Avec l’avènement des années 2000, les enjeux environnementaux et technologiques modifient profondément la donne. La montée des motorisations hybrides et électriques influence désormais les choix des véhicules de prestige. L’arrivée de DS Automobiles, marque dérivée de Citroën, témoigne de cette évolution. Emmanuel Macron, dès son installation à l’Élysée, choisit un modèle électrique DS N°8, ancrant ainsi la tradition dans une modernité responsable et innovante. Ce véhicule symbolise la combinaison entre héritage et progrès, désormais incontournable dans le choix d’une voiture présidentielle à l’ère contemporaine.
Secrets et anecdotes : la DS qui a survécu à l’attentat du Petit-Clamart et la mystérieuse troisième SM présidentielle
Parmi les nombreuses histoires entourant la Citroën DS et la présidence française, certaines anecdotes se sont transformées en véritable légendes. L’attentat du Petit-Clamart, évoqué précédemment, constitue l’une des plus emblématiques. La DS 19 qui roulait ce jour-là est devenue un symbole éternel de la résistance, un témoignage vivant des prouesses techniques françaises.
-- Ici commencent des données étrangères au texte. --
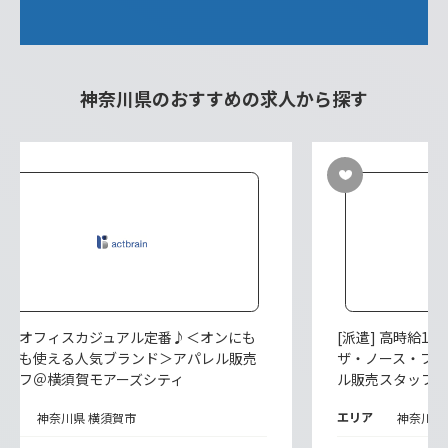
神奈川県のおすすめの求人から探す
派遣] オフィスカジュアル定番♪＜オンにも
[派遣] 高時給170
フにも使える人気ブランド＞アパレル販売
ザ・ノース・フ
タッフ＠横須賀モアーズシティ
ル販売スタッフ
リア
エリア
神奈川県 横須賀市
神奈川県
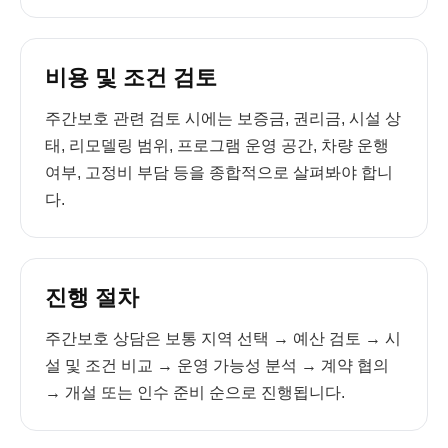
비용 및 조건 검토
주간보호 관련 검토 시에는 보증금, 권리금, 시설 상
태, 리모델링 범위, 프로그램 운영 공간, 차량 운행
여부, 고정비 부담 등을 종합적으로 살펴봐야 합니
다.
진행 절차
주간보호 상담은 보통 지역 선택 → 예산 검토 → 시
설 및 조건 비교 → 운영 가능성 분석 → 계약 협의
→ 개설 또는 인수 준비 순으로 진행됩니다.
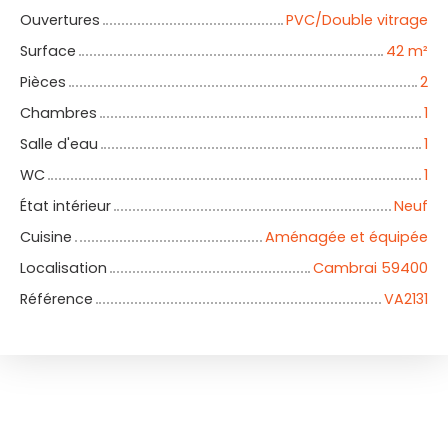
Ouvertures
PVC/Double vitrage
Surface
42
m²
Pièces
2
Chambres
1
Salle d'eau
1
WC
1
État intérieur
Neuf
Cuisine
Aménagée et équipée
Localisation
Cambrai 59400
Référence
VA2131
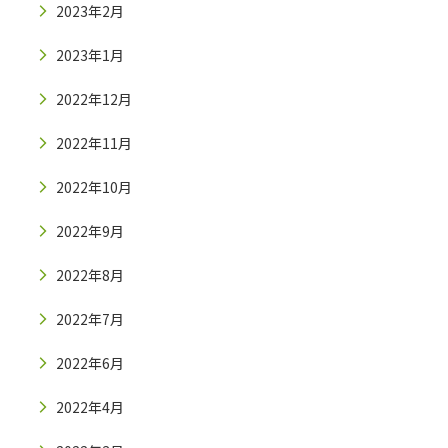
2023年2月
2023年1月
2022年12月
2022年11月
2022年10月
2022年9月
2022年8月
2022年7月
2022年6月
2022年4月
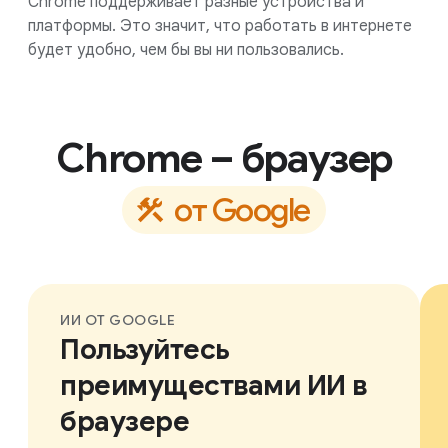
Chrome поддерживает разные устройства и
платформы. Это значит, что работать в интернете
будет удобно, чем бы вы ни пользовались.
Chrome – браузер
о
т
G
o
o
g
l
e
ИИ ОТ GOOGLE
Пользуйтесь
преимуществами ИИ в
браузере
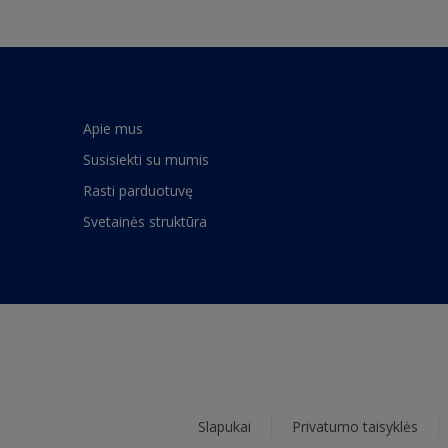
Apie mus
Susisiekti su mumis
Rasti parduotuvę
Svetainės struktūra
Slapukai
Privatumo taisyklės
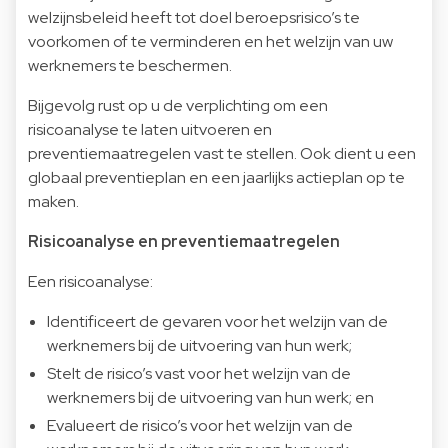
welzijnsbeleid heeft tot doel beroepsrisico’s te
voorkomen of te verminderen en het welzijn van uw
werknemers te beschermen.
Bijgevolg rust op u de verplichting om een
risicoanalyse te laten uitvoeren en
preventiemaatregelen vast te stellen. Ook dient u een
globaal preventieplan en een jaarlijks actieplan op te
maken.
Risicoanalyse en preventiemaatregelen
Een risicoanalyse:
Identificeert de gevaren voor het welzijn van de
werknemers bij de uitvoering van hun werk;
Stelt de risico’s vast voor het welzijn van de
werknemers bij de uitvoering van hun werk; en
Evalueert de risico’s voor het welzijn van de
Toutefois, la voiture actuellement exposée au Mémorial de Colombey-les-Deux-Églises, censée être celle de l’attentat, est en réalité une réplique. Le modèle original fut vendu et endommagé lors d’un accident en 1964, avant d’être remplacé par une DS identique avec l’aménagement intérieur d’origine. Cette démarche illustre l’importance de préserver un patrimoine symbolique intact, même à travers des substitutions, dans la culture française du respect du symbole national.
Autre mystère resté longtemps secret : la fameuse troisième Citroën SM présidentielle. Si officiellement, seules deux SM découvrables furent commandées au carrossier Henri Chapron à l’origine dans les années 1970, un collectionneur suisse fit réaliser en 2005 un troisième exemplaire selon les plans originaux de Chapron, à travers le travail d’un spécialiste suisse nommé Vincent Crescia. Cette voiture de prestige fut fabriquée dans le style authentique de l’époque, symbolisant une passion pour les archives et la tradition. Au moment où certains constructeurs intègrent des véhicules à motorisation électrique ou hybride dans leurs gammes, cet acte fait figure de clin d’œil nostalgique à l’apogée de l’automobile française classique.
Grâce à ces anecdotes, on voit combien les voitures présidentielles françaises sont bien plus que de simples moyens de transport. Elles sont des instruments d’histoire, des témoins discrets des bouleversements de la République et des symboles qui transcendent leur fonction originelle. Ce sont des ambassadeurs roulants de marques qui ont façonné le paysage de l’automobile française, faisant écho aux prestigieux noms que l’on trouve aux côtés de Citroën, comme Renault, Simca, Panhard ou Talbot.